Stored data
◇ ◇ ◇

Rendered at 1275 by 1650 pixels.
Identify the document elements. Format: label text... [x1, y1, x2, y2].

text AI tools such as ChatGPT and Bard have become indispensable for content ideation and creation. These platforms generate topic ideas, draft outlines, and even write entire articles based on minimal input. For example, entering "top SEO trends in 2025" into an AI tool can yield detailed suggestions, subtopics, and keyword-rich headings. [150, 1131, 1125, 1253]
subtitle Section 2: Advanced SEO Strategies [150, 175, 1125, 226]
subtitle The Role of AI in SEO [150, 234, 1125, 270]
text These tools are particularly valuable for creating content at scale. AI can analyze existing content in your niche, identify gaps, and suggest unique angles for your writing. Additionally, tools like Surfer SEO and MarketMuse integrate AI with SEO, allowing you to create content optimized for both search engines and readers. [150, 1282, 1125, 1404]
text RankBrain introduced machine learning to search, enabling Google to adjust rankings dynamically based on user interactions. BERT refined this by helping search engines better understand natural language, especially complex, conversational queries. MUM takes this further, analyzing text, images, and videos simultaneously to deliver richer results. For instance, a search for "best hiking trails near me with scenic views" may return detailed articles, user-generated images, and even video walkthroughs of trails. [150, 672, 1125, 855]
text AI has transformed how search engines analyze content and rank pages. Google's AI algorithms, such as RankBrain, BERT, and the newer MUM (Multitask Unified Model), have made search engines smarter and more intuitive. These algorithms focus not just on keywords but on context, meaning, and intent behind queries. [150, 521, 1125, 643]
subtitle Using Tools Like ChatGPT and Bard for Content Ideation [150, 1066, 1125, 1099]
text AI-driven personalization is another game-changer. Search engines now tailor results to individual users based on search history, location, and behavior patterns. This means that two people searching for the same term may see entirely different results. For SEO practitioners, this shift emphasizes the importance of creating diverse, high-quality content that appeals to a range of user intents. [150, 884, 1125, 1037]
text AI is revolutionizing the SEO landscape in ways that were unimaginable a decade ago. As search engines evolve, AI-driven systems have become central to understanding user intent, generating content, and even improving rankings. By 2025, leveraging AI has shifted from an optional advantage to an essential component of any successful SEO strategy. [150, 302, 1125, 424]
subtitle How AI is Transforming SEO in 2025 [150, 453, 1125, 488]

◇ ◇ ◇

- _Assignment_
From the first record to the last, print each one exactly.

- _Expected output_
Rendered at 1275 by 1650 pixels.
Identify the document elements. Format: label text... [x1, y1, x2, y2].

text AI tools such as ChatGPT and Bard have become indispensable for content ideation and creation. These platforms generate topic ideas, draft outlines, and even write entire articles based on minimal input. For example, entering "top SEO trends in 2025" into an AI tool can yield detailed suggestions, subtopics, and keyword-rich headings. [150, 1131, 1125, 1253]
subtitle Section 2: Advanced SEO Strategies [150, 175, 1125, 226]
subtitle The Role of AI in SEO [150, 234, 1125, 270]
text These tools are particularly valuable for creating content at scale. AI can analyze existing content in your niche, identify gaps, and suggest unique angles for your writing. Additionally, tools like Surfer SEO and MarketMuse integrate AI with SEO, allowing you to create content optimized for both search engines and readers. [150, 1282, 1125, 1404]
text RankBrain introduced machine learning to search, enabling Google to adjust rankings dynamically based on user interactions. BERT refined this by helping search engines better understand natural language, especially complex, conversational queries. MUM takes this further, analyzing text, images, and videos simultaneously to deliver richer results. For instance, a search for "best hiking trails near me with scenic views" may return detailed articles, user-generated images, and even video walkthroughs of trails. [150, 672, 1125, 855]
text AI has transformed how search engines analyze content and rank pages. Google's AI algorithms, such as RankBrain, BERT, and the newer MUM (Multitask Unified Model), have made search engines smarter and more intuitive. These algorithms focus not just on keywords but on context, meaning, and intent behind queries. [150, 521, 1125, 643]
subtitle Using Tools Like ChatGPT and Bard for Content Ideation [150, 1066, 1125, 1099]
text AI-driven personalization is another game-changer. Search engines now tailor results to individual users based on search history, location, and behavior patterns. This means that two people searching for the same term may see entirely different results. For SEO practitioners, this shift emphasizes the importance of creating diverse, high-quality content that appeals to a range of user intents. [150, 884, 1125, 1037]
text AI is revolutionizing the SEO landscape in ways that were unimaginable a decade ago. As search engines evolve, AI-driven systems have become central to understanding user intent, generating content, and even improving rankings. By 2025, leveraging AI has shifted from an optional advantage to an essential component of any successful SEO strategy. [150, 302, 1125, 424]
subtitle How AI is Transforming SEO in 2025 [150, 453, 1125, 488]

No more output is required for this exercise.